Please return every line below that contains the string "давления".

===============

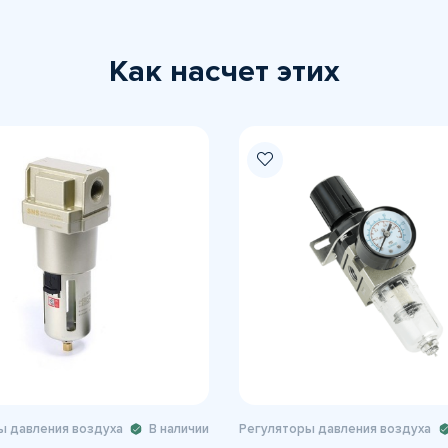
Как насчет этих
ы давления воздуха
В наличии
Регуляторы давления воздуха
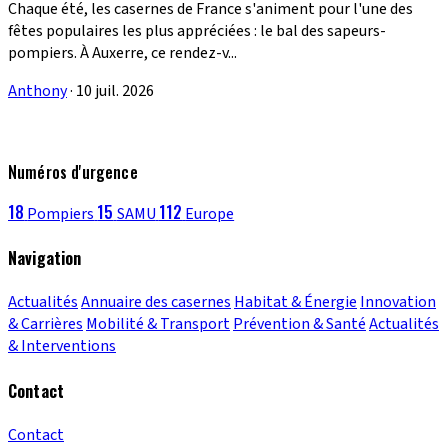
Chaque été, les casernes de France s'animent pour l'une des
fêtes populaires les plus appréciées : le bal des sapeurs-
pompiers. À Auxerre, ce rendez-v...
Anthony
·
10 juil. 2026
Numéros d'urgence
18
15
112
Pompiers
SAMU
Europe
Navigation
Actualités
Annuaire des casernes
Habitat & Énergie
Innovation
& Carrières
Mobilité & Transport
Prévention & Santé
Actualités
& Interventions
Contact
Contact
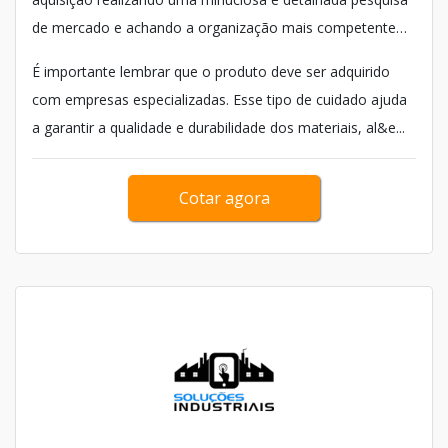
de mercado e achando a organização mais competente
do ramo.
É importante lembrar que o produto deve ser adquirido
com empresas especializadas. Esse tipo de cuidado ajuda
a garantir a qualidade e durabilidade dos materiais, al&e...
Cotar agora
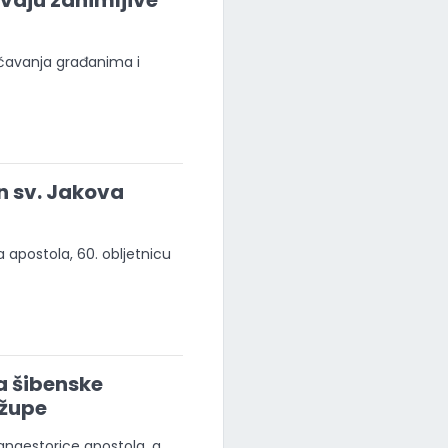
avaju zanimljive
ačavanja građanima i
n sv. Jakova
a apostola, 60. obljetnicu
a šibenske
 župe
anaestorice apostola, a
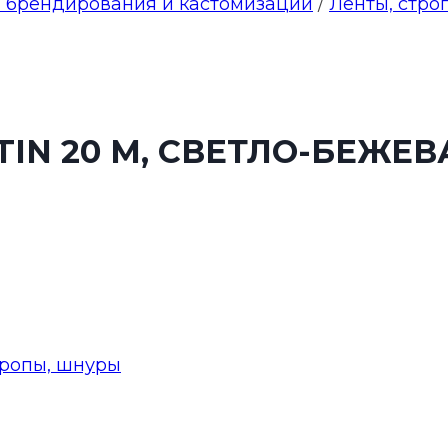
 брендирования и кастомизации
/
Ленты, стро
IN 20 M, СВЕТЛО-БЕЖЕВА
тропы, шнуры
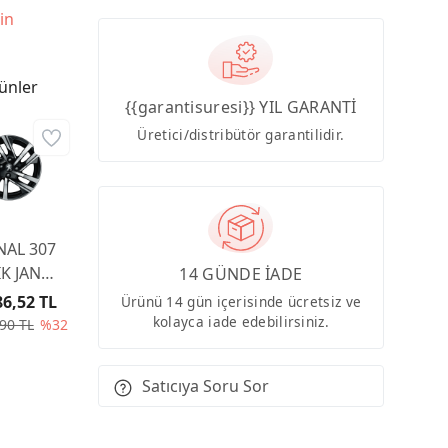
in
ünler
{{garantisuresi}} YIL GARANTİ
Üretici/distribütör garantilidir.
NAL 307
İK JANT
14 GÜNDE İADE
O 16' -
86,52 TL
Ürünü 14 gün içerisinde ücretsiz ve
1652EH
kolayca iade edebilirsiniz.
90 TL
%32
Satıcıya Soru Sor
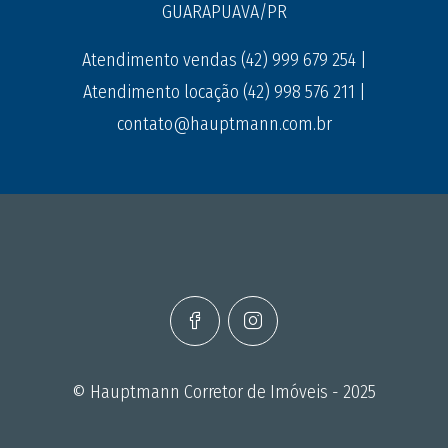
GUARAPUAVA/PR
Atendimento vendas (42) 999 679 254 |
Atendimento locação (42) 998 576 211 |
contato@hauptmann.com.br
© Hauptmann Corretor de Imóveis - 2025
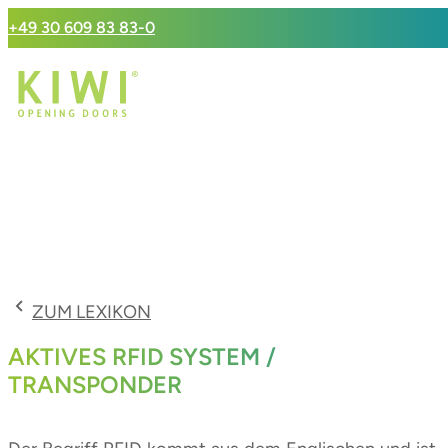
+49 30 609 83 83-0
ZUM LEXIKON
AKTIVES RFID SYSTEM /
TRANSPONDER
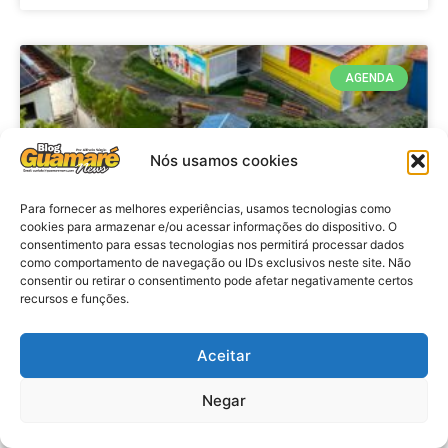
AGENDA
Nós usamos cookies
Para fornecer as melhores experiências, usamos tecnologias como
cookies para armazenar e/ou acessar informações do dispositivo. O
consentimento para essas tecnologias nos permitirá processar dados
como comportamento de navegação ou IDs exclusivos neste site. Não
consentir ou retirar o consentimento pode afetar negativamente certos
recursos e funções.
Agenda: 10ª Mostra Pedagógica
da Casa Durval Paiva acontecerá
nesta quarta-feira (29)
Aceitar
Negar
VER MATÉRIA »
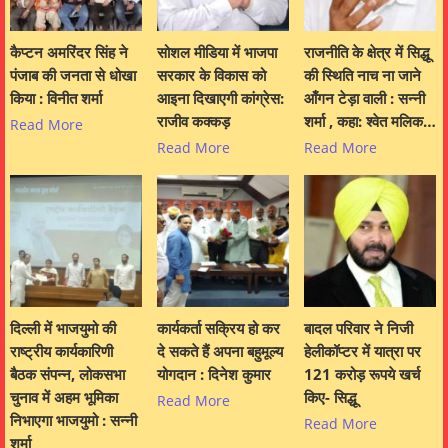
कैप्टन अमरिंदर सिंह ने
सोशल मीडिया में भाजपा
राजनीति के क्षेत्र में सिद्धू
पंजाब की जनता से धोखा
सरकार के विकास को
की स्थिति नाच ना जाने
किया : विनीत शर्मा
आइना दिखाएगी कांग्रेस:
आँगन टेड़ा वाली : सन्नी
राजीव कक्कड़
शर्मा , कहा: श्वेत मलिक…
Read More
Read More
Read More
दिल्ली में भाजयुमो की
कार्यकर्ता सक्रिय हो कर
बादल परिवार ने निजी
राष्ट्रीय कार्यकारिणी
दे सकते हैं अपना बहुमूल्य
हेलीकॉप्टर में यात्रा पर
बैठक संपन्न, लोकसभा
योगदान : दिनेश कुमार
121 करोड़ रूपये खर्च
चुनाव में अहम भूमिका
किए- सिद्धू
Read More
निभाएगा भाजयुमो : सन्नी
Read More
शर्मा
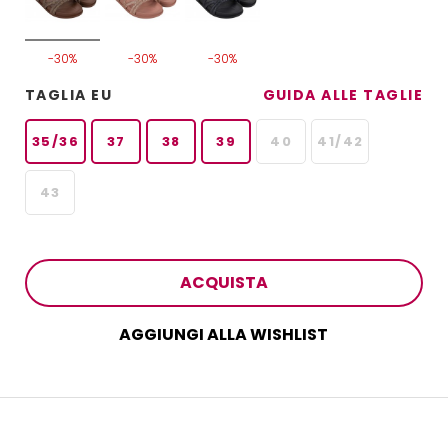
-30%
-30%
-30%
TAGLIA EU
GUIDA ALLE TAGLIE
35/36
37
38
39
40
41/42
43
ACQUISTA
AGGIUNGI ALLA WISHLIST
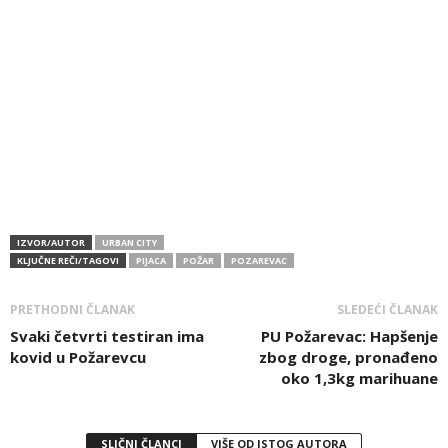
IZVOR/AUTOR
URBAN CITY
KLJUČNE REČI/TAGOVI
PIJACA
POŽAR
POZAREVAC
PRETHODNI ČLANAK
SLEDEĆI ČLANAK
Svaki četvrti testiran ima
PU Požarevac: Hapšenje
kovid u Požarevcu
zbog droge, pronađeno
oko 1,3kg marihuane
SLIČNI ČLANCI
VIŠE OD ISTOG AUTORA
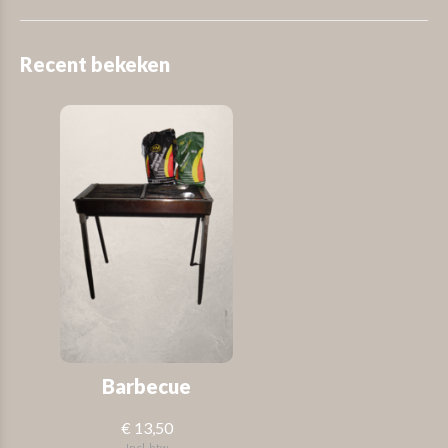
Recent bekeken
Barbecue
€ 13,50
Incl. btw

===============

▸ **Finished task**:
ы давления воздуха
Регуляторы давления воздуха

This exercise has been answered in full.